■ WORK TO COMPLETE: Go through the entries and copy every line that has the string "lines" in it.

------------------------------------------------------------------------

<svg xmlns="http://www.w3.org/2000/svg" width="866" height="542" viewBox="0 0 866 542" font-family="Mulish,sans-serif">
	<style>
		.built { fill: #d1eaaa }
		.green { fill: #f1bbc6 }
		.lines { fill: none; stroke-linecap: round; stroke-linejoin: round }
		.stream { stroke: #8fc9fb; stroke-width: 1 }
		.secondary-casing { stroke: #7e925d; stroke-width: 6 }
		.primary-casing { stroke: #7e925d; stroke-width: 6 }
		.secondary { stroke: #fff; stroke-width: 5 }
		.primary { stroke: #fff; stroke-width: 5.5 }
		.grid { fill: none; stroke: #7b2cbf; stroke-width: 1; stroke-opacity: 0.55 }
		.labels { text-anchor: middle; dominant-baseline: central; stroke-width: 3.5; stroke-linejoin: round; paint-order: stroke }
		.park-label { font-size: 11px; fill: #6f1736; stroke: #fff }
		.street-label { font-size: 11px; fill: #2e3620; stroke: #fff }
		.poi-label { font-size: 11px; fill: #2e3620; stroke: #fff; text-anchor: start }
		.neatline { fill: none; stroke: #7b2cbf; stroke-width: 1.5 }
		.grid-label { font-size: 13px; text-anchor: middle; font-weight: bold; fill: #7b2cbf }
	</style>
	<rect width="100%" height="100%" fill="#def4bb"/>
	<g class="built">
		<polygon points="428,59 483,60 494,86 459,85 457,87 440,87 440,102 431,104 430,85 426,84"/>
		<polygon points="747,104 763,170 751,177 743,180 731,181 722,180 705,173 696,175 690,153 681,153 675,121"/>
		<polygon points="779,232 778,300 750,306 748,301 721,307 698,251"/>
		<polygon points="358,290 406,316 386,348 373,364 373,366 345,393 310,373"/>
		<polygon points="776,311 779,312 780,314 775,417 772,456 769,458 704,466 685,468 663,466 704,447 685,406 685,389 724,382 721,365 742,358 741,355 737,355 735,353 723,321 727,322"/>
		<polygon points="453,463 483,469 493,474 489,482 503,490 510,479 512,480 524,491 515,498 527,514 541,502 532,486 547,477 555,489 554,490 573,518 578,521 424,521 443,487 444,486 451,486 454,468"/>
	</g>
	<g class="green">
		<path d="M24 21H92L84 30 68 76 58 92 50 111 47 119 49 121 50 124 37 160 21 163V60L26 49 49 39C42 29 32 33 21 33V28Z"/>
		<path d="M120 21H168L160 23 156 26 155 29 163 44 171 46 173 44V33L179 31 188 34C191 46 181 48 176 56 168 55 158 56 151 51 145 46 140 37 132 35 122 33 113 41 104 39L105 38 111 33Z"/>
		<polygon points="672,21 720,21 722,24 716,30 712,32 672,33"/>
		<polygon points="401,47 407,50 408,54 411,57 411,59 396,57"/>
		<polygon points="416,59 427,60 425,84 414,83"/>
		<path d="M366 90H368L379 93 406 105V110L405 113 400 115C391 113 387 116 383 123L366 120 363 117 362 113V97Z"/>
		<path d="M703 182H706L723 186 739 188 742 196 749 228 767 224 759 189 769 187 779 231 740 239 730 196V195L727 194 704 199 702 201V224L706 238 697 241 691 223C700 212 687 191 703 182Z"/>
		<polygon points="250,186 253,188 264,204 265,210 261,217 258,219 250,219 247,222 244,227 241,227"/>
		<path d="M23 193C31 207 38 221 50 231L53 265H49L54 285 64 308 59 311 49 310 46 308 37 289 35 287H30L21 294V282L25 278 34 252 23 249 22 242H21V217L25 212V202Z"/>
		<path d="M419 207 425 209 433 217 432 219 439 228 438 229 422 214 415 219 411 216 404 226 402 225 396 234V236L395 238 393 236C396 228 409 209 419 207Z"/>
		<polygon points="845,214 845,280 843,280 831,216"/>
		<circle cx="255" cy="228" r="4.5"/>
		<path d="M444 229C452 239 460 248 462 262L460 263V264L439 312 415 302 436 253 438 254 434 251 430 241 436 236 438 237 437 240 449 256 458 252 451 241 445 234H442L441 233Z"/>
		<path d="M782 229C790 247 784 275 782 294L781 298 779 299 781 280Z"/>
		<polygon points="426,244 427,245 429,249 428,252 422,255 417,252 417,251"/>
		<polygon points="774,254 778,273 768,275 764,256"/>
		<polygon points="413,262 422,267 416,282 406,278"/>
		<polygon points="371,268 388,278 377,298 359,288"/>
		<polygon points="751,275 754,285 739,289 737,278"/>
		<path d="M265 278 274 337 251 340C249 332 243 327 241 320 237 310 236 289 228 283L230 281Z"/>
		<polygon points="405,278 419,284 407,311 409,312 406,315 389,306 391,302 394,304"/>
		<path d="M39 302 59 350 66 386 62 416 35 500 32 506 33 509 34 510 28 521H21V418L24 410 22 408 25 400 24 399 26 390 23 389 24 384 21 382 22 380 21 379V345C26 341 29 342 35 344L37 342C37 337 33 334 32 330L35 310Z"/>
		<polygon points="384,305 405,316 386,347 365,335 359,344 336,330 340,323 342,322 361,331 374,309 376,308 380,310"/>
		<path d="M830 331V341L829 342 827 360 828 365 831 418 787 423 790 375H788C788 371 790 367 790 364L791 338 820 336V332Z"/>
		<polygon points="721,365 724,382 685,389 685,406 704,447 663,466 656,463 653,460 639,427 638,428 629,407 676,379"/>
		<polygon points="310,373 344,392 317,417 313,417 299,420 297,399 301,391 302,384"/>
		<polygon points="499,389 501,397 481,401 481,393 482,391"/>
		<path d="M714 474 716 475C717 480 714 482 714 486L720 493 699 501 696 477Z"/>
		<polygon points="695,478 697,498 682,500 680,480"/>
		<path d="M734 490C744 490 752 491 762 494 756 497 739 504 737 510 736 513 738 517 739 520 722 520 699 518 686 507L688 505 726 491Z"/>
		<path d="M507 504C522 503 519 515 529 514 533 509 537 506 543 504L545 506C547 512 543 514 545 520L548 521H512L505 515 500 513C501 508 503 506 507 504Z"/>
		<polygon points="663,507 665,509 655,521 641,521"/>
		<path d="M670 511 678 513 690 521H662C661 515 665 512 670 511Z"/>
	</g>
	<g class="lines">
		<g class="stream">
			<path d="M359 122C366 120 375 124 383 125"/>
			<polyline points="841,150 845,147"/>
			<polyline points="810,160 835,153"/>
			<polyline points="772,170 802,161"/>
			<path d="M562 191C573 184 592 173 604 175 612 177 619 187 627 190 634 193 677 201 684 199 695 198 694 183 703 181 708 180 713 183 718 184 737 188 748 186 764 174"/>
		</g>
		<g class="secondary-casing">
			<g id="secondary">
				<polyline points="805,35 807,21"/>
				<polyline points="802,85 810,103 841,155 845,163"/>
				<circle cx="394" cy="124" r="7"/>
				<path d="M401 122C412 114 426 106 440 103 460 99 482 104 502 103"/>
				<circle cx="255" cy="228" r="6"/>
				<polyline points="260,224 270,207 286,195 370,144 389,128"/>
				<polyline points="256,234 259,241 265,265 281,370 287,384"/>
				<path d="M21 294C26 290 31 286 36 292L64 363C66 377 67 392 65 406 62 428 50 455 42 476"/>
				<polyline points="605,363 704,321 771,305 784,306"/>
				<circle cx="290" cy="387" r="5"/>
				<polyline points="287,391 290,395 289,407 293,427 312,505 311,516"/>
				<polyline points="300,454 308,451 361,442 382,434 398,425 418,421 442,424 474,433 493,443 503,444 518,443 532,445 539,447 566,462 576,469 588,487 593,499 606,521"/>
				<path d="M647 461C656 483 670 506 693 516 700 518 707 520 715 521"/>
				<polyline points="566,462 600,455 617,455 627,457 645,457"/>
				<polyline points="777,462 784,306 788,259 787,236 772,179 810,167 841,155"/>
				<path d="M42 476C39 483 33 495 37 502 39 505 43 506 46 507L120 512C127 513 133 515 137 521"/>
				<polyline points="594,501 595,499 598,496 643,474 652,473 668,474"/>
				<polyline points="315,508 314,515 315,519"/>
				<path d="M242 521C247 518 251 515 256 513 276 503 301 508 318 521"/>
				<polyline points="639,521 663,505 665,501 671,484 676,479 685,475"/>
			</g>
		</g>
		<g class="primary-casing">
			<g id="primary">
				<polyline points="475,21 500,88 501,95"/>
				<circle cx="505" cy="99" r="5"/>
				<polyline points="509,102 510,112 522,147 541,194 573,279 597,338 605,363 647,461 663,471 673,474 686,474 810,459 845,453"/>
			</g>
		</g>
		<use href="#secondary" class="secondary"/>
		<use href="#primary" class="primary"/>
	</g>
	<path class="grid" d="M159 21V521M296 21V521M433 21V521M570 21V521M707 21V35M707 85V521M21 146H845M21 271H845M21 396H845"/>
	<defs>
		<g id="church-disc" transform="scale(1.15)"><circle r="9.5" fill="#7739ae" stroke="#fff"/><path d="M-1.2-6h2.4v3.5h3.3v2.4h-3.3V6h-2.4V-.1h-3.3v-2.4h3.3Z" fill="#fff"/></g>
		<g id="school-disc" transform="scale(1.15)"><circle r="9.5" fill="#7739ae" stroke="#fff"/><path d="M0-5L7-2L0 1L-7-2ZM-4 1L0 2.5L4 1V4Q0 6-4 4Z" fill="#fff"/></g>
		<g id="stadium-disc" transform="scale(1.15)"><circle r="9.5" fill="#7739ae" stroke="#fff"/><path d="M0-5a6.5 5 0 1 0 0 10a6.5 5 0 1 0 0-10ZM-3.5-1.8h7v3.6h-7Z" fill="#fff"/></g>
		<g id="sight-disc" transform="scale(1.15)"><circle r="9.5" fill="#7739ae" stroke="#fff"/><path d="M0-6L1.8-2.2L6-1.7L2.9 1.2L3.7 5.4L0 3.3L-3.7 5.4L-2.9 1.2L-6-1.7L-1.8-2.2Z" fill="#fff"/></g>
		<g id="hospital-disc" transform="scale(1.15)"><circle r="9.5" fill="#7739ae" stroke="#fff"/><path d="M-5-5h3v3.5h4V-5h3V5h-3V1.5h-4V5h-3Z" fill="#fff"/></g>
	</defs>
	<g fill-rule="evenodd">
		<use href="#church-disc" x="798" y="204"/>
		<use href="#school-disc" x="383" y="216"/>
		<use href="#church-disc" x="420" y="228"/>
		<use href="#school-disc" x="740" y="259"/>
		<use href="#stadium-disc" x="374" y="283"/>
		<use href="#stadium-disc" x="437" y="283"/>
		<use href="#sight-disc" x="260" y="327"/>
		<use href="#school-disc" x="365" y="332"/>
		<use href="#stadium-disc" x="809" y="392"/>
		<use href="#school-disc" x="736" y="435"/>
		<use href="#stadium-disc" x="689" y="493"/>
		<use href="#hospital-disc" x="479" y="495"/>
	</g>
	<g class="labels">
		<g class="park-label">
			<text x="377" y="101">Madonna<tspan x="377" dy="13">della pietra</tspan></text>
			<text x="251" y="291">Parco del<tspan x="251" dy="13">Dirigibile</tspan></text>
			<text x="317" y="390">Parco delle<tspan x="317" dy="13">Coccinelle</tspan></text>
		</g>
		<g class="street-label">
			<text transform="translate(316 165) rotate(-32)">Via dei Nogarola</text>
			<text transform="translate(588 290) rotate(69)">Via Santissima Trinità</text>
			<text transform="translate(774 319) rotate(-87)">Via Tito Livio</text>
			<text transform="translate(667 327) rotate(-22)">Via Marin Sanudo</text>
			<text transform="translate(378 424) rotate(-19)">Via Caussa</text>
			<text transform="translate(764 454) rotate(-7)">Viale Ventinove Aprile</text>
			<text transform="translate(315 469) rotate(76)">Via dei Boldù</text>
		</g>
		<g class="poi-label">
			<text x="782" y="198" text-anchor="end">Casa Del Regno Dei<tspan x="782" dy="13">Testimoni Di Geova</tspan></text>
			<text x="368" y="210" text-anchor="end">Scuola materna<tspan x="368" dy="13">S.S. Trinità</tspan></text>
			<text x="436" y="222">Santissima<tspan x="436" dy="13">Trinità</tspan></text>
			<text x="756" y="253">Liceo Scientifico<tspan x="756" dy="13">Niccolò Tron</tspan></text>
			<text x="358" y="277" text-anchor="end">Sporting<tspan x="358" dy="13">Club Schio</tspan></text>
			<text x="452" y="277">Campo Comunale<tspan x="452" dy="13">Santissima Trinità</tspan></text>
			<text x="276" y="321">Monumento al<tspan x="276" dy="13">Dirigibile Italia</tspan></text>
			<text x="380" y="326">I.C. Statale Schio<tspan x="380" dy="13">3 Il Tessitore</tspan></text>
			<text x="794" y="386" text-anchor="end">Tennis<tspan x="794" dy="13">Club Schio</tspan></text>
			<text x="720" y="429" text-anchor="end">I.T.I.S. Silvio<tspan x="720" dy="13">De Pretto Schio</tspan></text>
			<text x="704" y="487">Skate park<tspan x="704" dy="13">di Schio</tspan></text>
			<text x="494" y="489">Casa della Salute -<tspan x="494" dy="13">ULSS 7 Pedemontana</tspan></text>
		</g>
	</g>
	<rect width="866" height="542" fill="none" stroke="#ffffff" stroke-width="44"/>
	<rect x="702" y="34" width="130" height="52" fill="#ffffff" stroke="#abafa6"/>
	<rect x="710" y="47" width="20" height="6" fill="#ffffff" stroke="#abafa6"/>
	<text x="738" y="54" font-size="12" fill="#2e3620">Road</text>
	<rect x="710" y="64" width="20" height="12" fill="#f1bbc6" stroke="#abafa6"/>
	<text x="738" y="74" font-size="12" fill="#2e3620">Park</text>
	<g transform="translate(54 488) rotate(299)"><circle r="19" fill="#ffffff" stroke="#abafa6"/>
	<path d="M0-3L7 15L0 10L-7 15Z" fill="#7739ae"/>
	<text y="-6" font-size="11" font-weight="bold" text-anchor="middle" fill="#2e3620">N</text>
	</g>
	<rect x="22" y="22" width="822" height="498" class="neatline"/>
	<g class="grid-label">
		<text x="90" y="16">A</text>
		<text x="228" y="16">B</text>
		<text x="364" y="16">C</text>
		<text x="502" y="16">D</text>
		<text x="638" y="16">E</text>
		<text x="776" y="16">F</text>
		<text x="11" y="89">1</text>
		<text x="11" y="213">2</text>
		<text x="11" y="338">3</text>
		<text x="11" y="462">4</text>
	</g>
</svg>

------------------------------------------------------------------------

■ RESPONSE AREA:
		.lines { fill: none; stroke-linecap: round; stroke-linejoin: round }
	<g class="lines">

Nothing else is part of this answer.